VG : C'est vrai. Avec le coach et son staff, on s'entend bien. Il y a une part de travail où on ne rigole pas et où on doit être rigoureuses et concentrées. Et puis, en dehors de ça, on peut aussi plaisanter et parler sans problème. Si on a besoin d'explications, par exemple, il y a de la place pour échanger et trouver des solutions quand quelque chose ne va pas. 

"On a l'objectif de récupérer une place en Ligue des champions."

BQ : Cette saison, avez-vous les moyens et l'ambition d'aller chatouiller Lyon et le PSG ?

VG : Bien sûr ! Depuis quelques années, on essaie de grappiller du terrain, même si on a eu des coups de moins bien. Nous sommes des compétitrices. Le niveau augmente, et les jeunes qui sont là sont de qualité. On a l'objectif de récupérer une place en Ligue des champions, cela signifie terminer dans les deux premiers. On se fixe des objectifs élevés. Si on peut aller plus haut, on ira. En tous cas, le but est de donner le meilleur et de se donner des objectifs pour corriger les détails qui permettent de progresser. 

BQ : Et la Coupe de France, est-ce un objectif ? Avez-vous la volonté d'ajouter, grâce à elle, une ligne au palmarès ? 

VG : On fait du sport pour ça, pour avoir aussi des émotions. Et des titres. Ce serait top. 

"Atteindre la barre des quinze buts, au minimum."

BQ : Êtes-vous du genre à vous fixer des objectifs personnels, quand une saison démarre ? 

VG : (rires) Oui, j'aime bien cela. Déjà, le maximum de temps de jeu. Après, je dirais que si j'atteinds la barre des quinze buts, au minimum, ce serait bien. Et être appelée un maximum de fois en sélection et marquer le maximum de buts. 

BQ : Avec le recul, quel regard portez-vous sur la Coupe du monde ? 

VG : Un très beau regard. Vraiment, je pense que cette compétition a touché beaucoup de personnes. Certaines qui n'étaient pas dans le foot féminin, et même pas dans le sport tout court. En tous cas, pour les retours que j'ai pu avoir après la Coupe du monde. C'est aussi particulier, parce que notre statut a changé. On ne passe plus incognito. On nous demande des photos, des dédicaces, on nous reconnait. On échange avec les gens. Une autre vision du foot féminin s'est installée. J'espère que cela continuera sur le championnat et j'espère qu'il y aura plus de plus de monde dans les stades. Ce serait bien pour notre sport. 

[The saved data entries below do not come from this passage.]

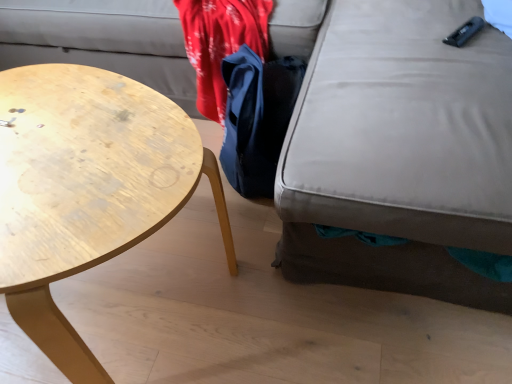
Question: Is matte gray swivel chair at lower right at the right side of wooden coffee table at left?

Choices:
 (A) yes
 (B) no

Answer: (A)

Question: Is matte gray swivel chair at lower right with wooden coffee table at left?

Choices:
 (A) yes
 (B) no

Answer: (B)

Question: From a real-world perspective, is matte gray swivel chair at lower right on wooden coffee table at left?

Choices:
 (A) yes
 (B) no

Answer: (A)

Question: Is matte gray swivel chair at lower right outside wooden coffee table at left?

Choices:
 (A) yes
 (B) no

Answer: (A)

Question: Is matte gray swivel chair at lower right to the left of wooden coffee table at left from the viewer's perspective?

Choices:
 (A) yes
 (B) no

Answer: (B)

Question: Is wooden coffee table at left completely or partially inside matte gray swivel chair at lower right?

Choices:
 (A) no
 (B) yes

Answer: (A)

Question: Is blue fabric bag at center thinner than matte gray swivel chair at lower right?

Choices:
 (A) no
 (B) yes

Answer: (B)

Question: Is blue fabric bag at center facing towards matte gray swivel chair at lower right?

Choices:
 (A) no
 (B) yes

"Après la Coupe du monde, notre statut a changé."

BQ : Vous étiez l'un des visages les plus connus de l'équipe de France. Mais même pour vous, cela a changé quelque chose ?

VG : Oui, quand même. Je suis plus reconnue qu'avant dans la rue. Cela fait bizarre, mais c'est plaisant. Les petites filles et les petits garçons sont admiratifs. Cela avait commencé un peu avant, mais là c'est impressionnant. Ça fait partie du jeu. 

BQ : Cela implique-t-il de faire grimper encore le niveau d'exigence, sur et en dehors du terrain, dans la mesure où vous devenez de vrais modèles ?

"Il faut être encore plus exigeante."

VG : Je pense que oui, même si pour ma part, je suis quelqu'un de simple en dehors du terrain. Je ne me prends pas la tête, donc je n'ai pas trop de questions à me poser. Niveau terrain, en revanche, il faut être encore plus exigeante. Je le suis naturellement, je continue à l'être, je veux toujours progresser. Je travaillerai encore et encore pour franchir des étapes. 

BQ : Quatre joueuses de Montpellier sont sélectionnées pour affronter l'Espagne le 31 août. Parmi elles, votre nouvelle partenaire, Elisa de Almeida. Est-ce une surprise ? 

VG : C'est une surprise parce que c'est sa première. Mais, en même temps, c'est logique parce que je trouve que c'est une bonne joueuse. Je ne la connais pas encore très bien, mais quand j'affrontais le Paris FC, je l'aimais beaucoup. Elle est simple, appliquée, elle lit bien le jeu elle a de l'assurance malgré son jeune âge. Elle a aussi une prestance sur le terrain. Je pense que c'est mérité, et je lui souhaite le meilleur pour la suite.